■ **Your goal**: Among the lines below, a stretch begins at the one with "focal_35mm: 52" and ends at the one with "focal_mm: 5.96". Repeat that stretch exactly, ends included.

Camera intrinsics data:
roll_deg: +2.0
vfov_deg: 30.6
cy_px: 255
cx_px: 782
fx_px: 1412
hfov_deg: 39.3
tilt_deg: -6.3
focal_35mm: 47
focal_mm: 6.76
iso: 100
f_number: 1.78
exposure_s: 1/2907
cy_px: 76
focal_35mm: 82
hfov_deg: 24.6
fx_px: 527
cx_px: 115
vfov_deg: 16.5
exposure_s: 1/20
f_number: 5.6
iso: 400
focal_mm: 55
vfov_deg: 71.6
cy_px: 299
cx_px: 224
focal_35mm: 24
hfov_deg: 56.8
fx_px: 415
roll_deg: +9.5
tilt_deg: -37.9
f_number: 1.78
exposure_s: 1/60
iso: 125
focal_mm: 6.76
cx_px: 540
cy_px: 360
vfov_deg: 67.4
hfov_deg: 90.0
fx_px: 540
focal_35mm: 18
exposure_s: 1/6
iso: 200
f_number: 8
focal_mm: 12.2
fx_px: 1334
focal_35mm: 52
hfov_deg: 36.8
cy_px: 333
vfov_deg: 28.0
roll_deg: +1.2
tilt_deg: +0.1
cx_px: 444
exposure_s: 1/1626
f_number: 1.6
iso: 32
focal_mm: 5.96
==
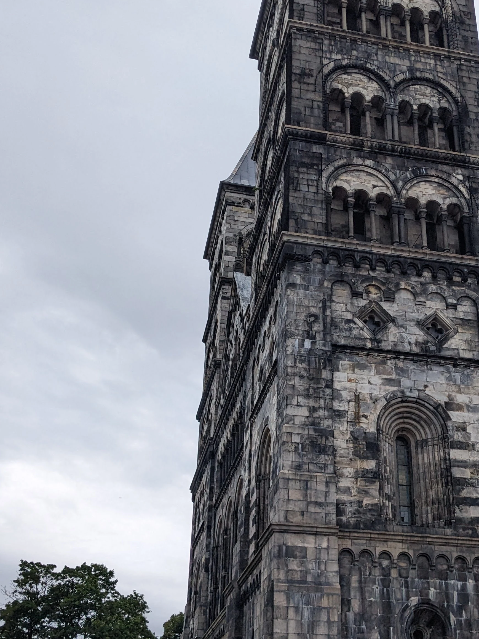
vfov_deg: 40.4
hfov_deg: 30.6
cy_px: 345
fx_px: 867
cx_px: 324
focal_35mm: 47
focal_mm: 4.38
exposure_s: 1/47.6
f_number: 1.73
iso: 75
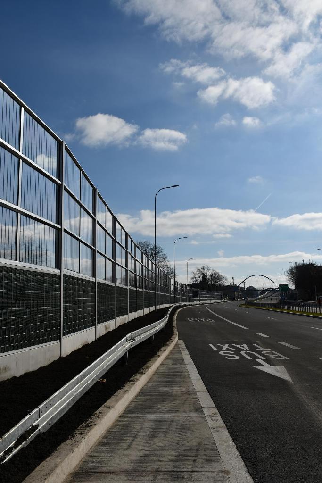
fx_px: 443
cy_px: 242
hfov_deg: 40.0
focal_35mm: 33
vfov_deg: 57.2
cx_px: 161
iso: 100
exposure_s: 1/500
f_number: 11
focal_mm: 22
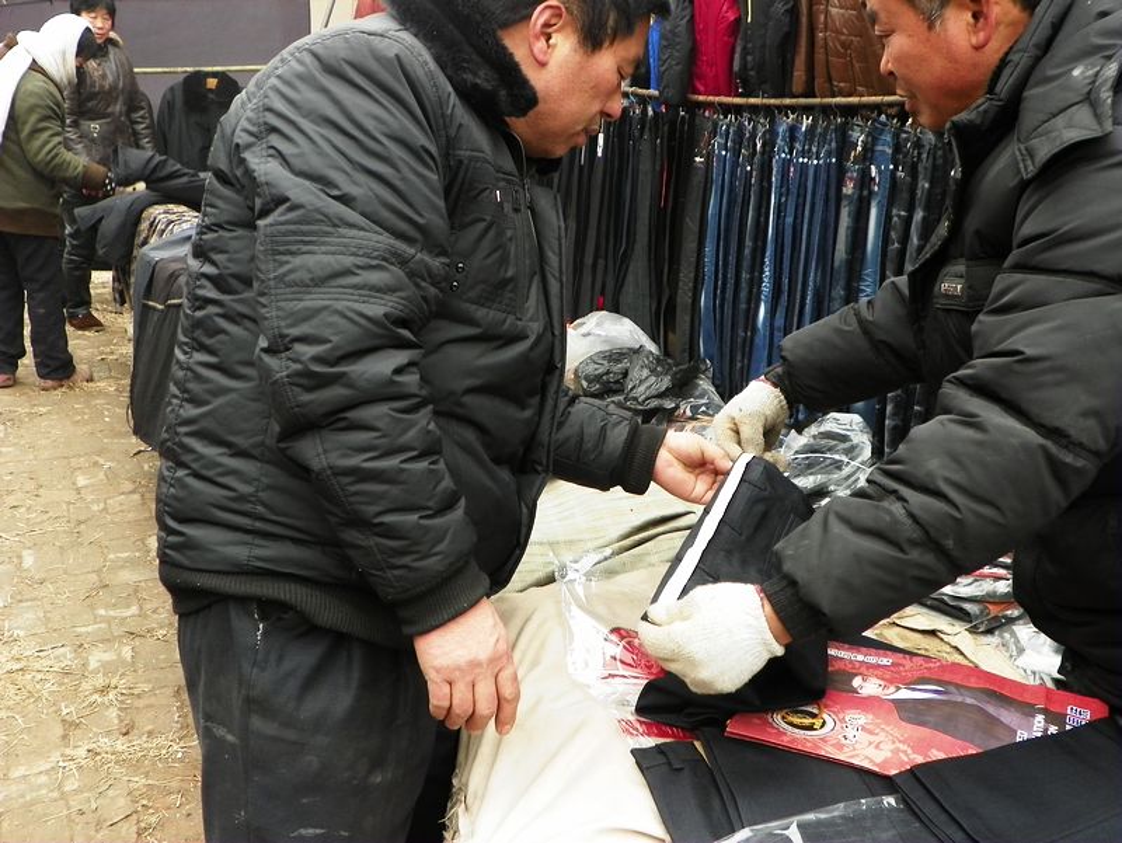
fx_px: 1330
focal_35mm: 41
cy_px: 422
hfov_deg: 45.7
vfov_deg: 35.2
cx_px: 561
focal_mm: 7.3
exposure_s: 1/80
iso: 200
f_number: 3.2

■ **Task solution**:
focal_35mm: 52
hfov_deg: 36.8
cy_px: 333
vfov_deg: 28.0
roll_deg: +1.2
tilt_deg: +0.1
cx_px: 444
exposure_s: 1/1626
f_number: 1.6
iso: 32
focal_mm: 5.96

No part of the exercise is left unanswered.